# Start of RECORDS FOR PROCESSING

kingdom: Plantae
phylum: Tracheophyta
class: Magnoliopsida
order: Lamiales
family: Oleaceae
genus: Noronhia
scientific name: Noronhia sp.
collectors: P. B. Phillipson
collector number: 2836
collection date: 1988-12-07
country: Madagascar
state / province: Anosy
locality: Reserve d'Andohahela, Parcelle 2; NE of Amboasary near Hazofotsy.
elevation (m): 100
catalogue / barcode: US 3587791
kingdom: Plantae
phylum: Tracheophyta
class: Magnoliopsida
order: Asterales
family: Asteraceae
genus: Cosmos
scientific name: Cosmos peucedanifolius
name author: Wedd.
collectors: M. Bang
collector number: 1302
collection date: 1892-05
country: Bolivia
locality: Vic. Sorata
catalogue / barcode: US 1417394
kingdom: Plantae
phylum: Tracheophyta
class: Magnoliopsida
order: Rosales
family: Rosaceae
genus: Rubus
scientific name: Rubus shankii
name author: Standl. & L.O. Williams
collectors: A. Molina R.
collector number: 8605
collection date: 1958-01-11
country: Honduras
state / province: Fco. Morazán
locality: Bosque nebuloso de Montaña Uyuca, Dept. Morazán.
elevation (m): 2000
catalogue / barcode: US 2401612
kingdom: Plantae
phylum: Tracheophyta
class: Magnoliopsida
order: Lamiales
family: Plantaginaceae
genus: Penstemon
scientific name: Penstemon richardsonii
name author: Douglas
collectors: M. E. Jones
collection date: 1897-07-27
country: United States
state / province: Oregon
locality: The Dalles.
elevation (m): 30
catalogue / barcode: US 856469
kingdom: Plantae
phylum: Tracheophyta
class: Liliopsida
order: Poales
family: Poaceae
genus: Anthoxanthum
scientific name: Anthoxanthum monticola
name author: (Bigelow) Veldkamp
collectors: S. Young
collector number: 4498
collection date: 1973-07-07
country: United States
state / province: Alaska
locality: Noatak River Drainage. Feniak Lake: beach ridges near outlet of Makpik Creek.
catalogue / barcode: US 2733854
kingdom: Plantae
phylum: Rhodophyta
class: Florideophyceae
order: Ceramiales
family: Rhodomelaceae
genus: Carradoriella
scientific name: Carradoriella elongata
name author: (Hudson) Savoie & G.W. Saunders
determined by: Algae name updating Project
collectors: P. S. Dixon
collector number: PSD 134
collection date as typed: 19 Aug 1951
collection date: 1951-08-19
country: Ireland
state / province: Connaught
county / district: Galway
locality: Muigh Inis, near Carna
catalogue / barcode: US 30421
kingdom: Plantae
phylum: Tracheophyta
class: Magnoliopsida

# End of RECORDS FOR PROCESSING

→ DO THIS:
Copy out every line of the material above that contains the string "province", treating uppercase and lowercase letters as different.

→ ANSWER IN FULL:
state / province: Anosy
state / province: Fco. Morazán
state / province: Oregon
state / province: Alaska
state / province: Connaught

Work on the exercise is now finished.